RFC 27: Improved Supporting Data File Options

Author: Frank Warmerdam

Contact: warmerdam@pobox.com

Status: Development

Summary

Currently GDAL depends on a variety of supporting data files from the gdal data directory. The largest part of these are coordinate system dictionaries from EPSG and other sources. It also includes S-57 dictionaries, seed DGN and DXF files, and project logos. Uncompressed it currently comes to roughly 1.8MB and it is expected to grow as additional dictionaries are added (for PCI and IAU coordinate systems for instance).

It has also been a frequent problem at run time to find the data files when they are installed in unusual locations.

This RFC aims to overhaul support file handling with two new major features.

  1. The ability to read from compressed data files to reduce the disk footprint of GDAL.

  2. The ability to embed the data files with the GDAL DLL or shared library to remove the "finding" problem.

CPL CSV Access via VSI*L

The large majority of the support data file access is via the CPL CSV API (gdal/port/cpl_csv.cpp).

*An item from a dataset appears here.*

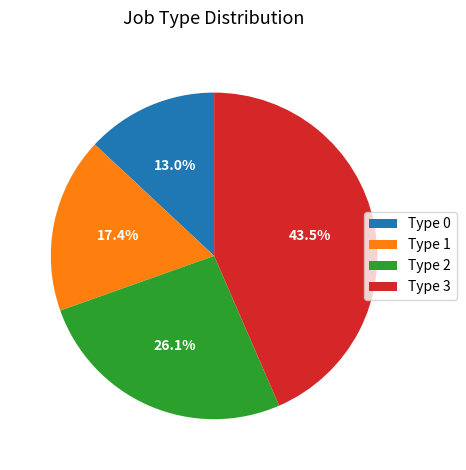

Does Type 1 represent more than half of the total?

No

Finding support data files is done via CPLFindFile(). It turns out these functions are still using the old VSI API which does not support special handlers (like /vsizip/), or in at least one case direct fopen() calls. So the first stage of this RFC is to convert these functions to all use the VSI*L API. A patch has been prepared that demonstrates the bulk of the required changes. With this patch it is possible to access files from a GDAL_DATA setting like /vsizip//home/warmerda/gdal/data/gdaldata.zip.

Note that we are explicitly changing the contract about the nature of the FILE* passed to functions like CSVReadParseLine() (real FILE* vs. VSIL style FILE). It is possible, though relatively unlikely that application code, or private driver implementations will be using the SV functions and will need to be changed. This change should be noted in the GDAL 1.8 release notes.

It is also unclear if there will be bad interactions with the cpl_csv implementation embedded in libgeotiff in some situations, such as when using libgeotiff as an external library. Some review will be needed.

Another point to investigate is what the performance impact of doing all the file finding through the VSI*L API will be.